Recorded data:
____

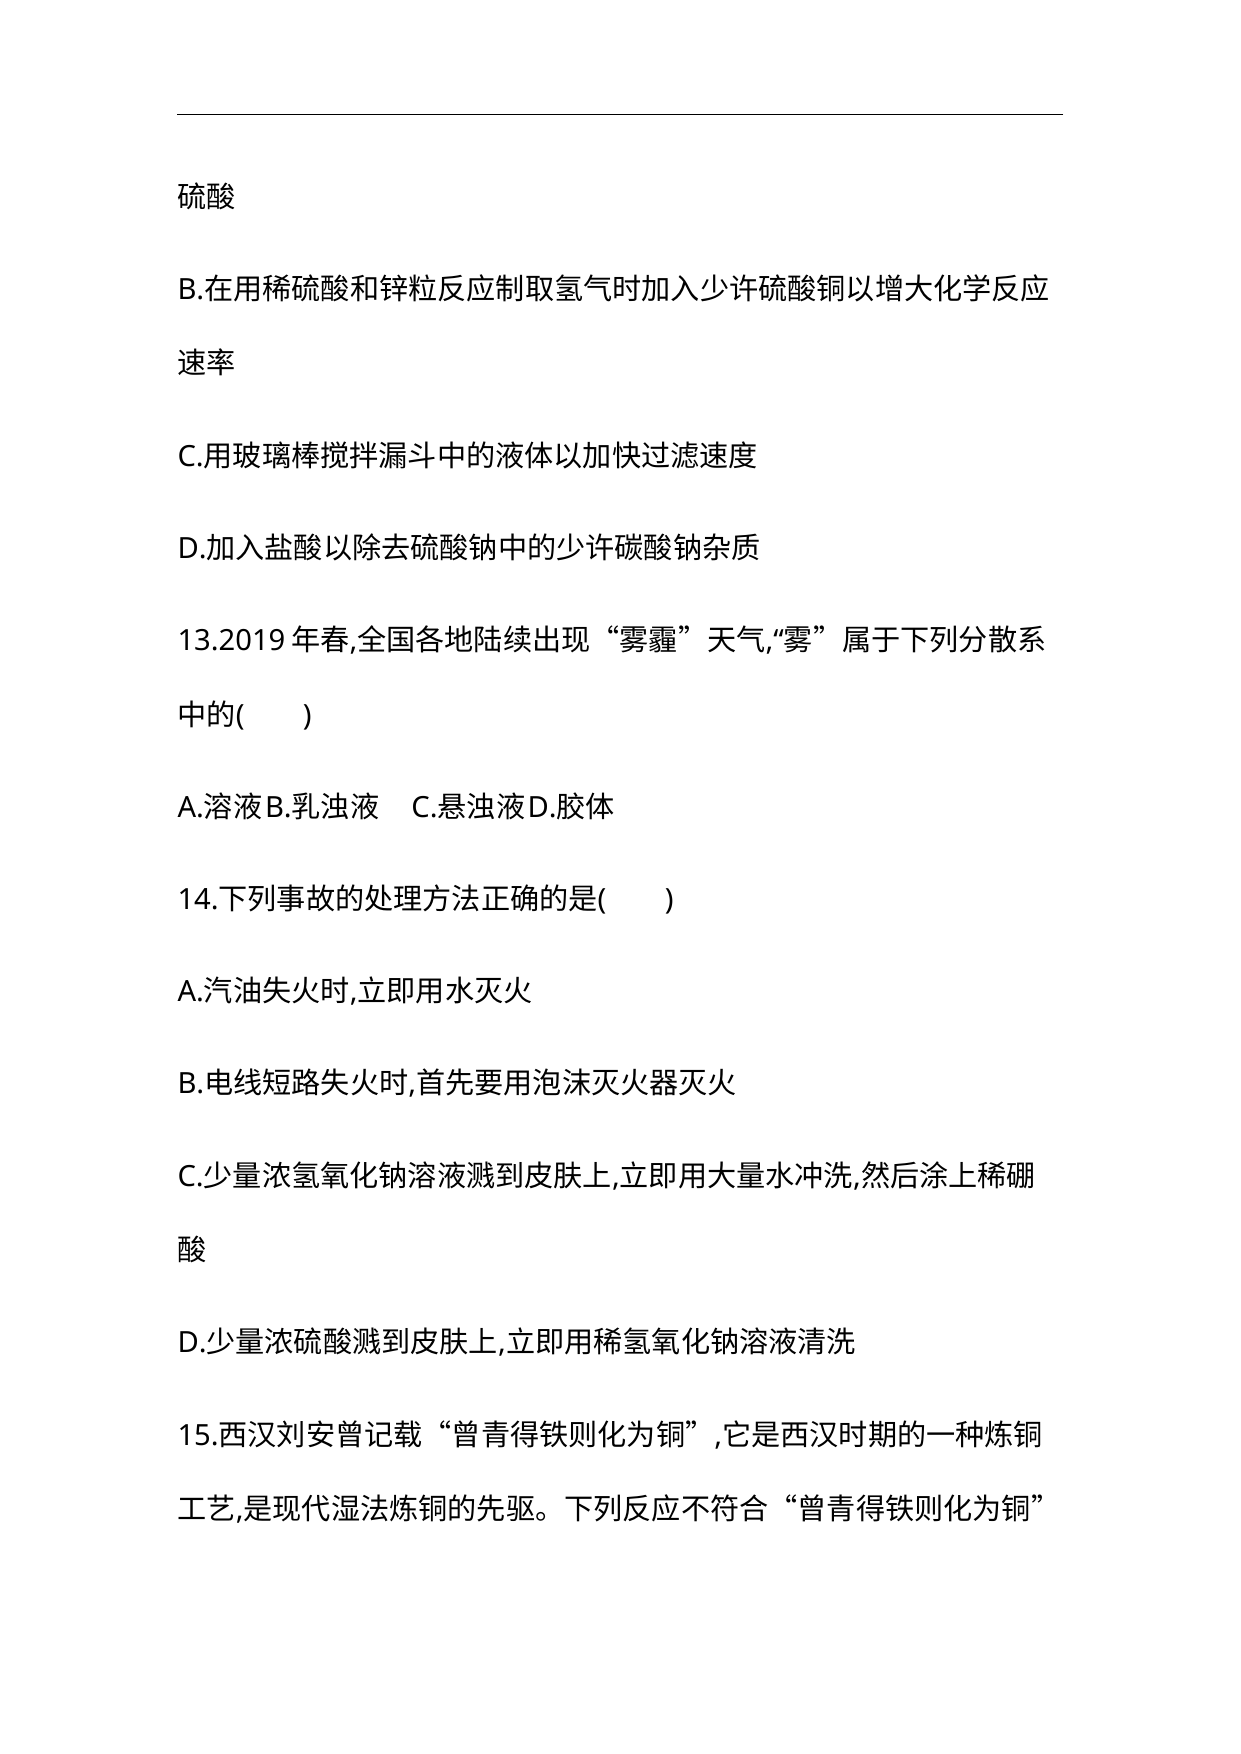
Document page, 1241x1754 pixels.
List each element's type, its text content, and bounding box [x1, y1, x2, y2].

text B.在用稀硫酸和锌粒反应制取氢气时加入少许硫酸铜以增大化学反应速率 [177, 254, 1063, 394]
text B.电线短路失火时,首先要用泡沫灭火器灭火 [177, 1049, 1063, 1114]
text 13.2019年春,全国各地陆续出现“雾霾”天气,“雾”属于下列分散系中的( ) [177, 605, 1063, 745]
text A.汽油失火时,立即用水灭火 [177, 956, 1063, 1021]
text C.少量浓氢氧化钠溶液溅到皮肤上,立即用大量水冲洗,然后涂上稀硼酸 [177, 1141, 1063, 1281]
text D.加入盐酸以除去硫酸钠中的少许碳酸钠杂质 [177, 513, 1063, 578]
text D.少量浓硫酸溅到皮肤上,立即用稀氢氧化钠溶液清洗 [177, 1308, 1063, 1373]
text 硫酸 [177, 162, 1063, 227]
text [177, 1400, 1063, 1539]
text 14.下列事故的处理方法正确的是( ) [177, 864, 1063, 929]
text C.用玻璃棒搅拌漏斗中的液体以加快过滤速度 [177, 421, 1063, 486]
text A.溶液 B.乳浊液 C.悬浊液 D.胶体 [177, 772, 1063, 837]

____

▸ YOUR INSTRUCTIONS
Reproduce exactly, with nothing added, the lines from the one that contains "List each element's" to the end of the data.

▸ SOLUTION FOR THIS PROBLEM
List each element's type, its text content, and bounding box [x1, y1, x2, y2].

text B.在用稀硫酸和锌粒反应制取氢气时加入少许硫酸铜以增大化学反应速率 [177, 254, 1063, 394]
text B.电线短路失火时,首先要用泡沫灭火器灭火 [177, 1049, 1063, 1114]
text 13.2019年春,全国各地陆续出现“雾霾”天气,“雾”属于下列分散系中的( ) [177, 605, 1063, 745]
text A.汽油失火时,立即用水灭火 [177, 956, 1063, 1021]
text C.少量浓氢氧化钠溶液溅到皮肤上,立即用大量水冲洗,然后涂上稀硼酸 [177, 1141, 1063, 1281]
text D.加入盐酸以除去硫酸钠中的少许碳酸钠杂质 [177, 513, 1063, 578]
text D.少量浓硫酸溅到皮肤上,立即用稀氢氧化钠溶液清洗 [177, 1308, 1063, 1373]
text 硫酸 [177, 162, 1063, 227]
text [177, 1400, 1063, 1539]
text 14.下列事故的处理方法正确的是( ) [177, 864, 1063, 929]
text C.用玻璃棒搅拌漏斗中的液体以加快过滤速度 [177, 421, 1063, 486]
text A.溶液 B.乳浊液 C.悬浊液 D.胶体 [177, 772, 1063, 837]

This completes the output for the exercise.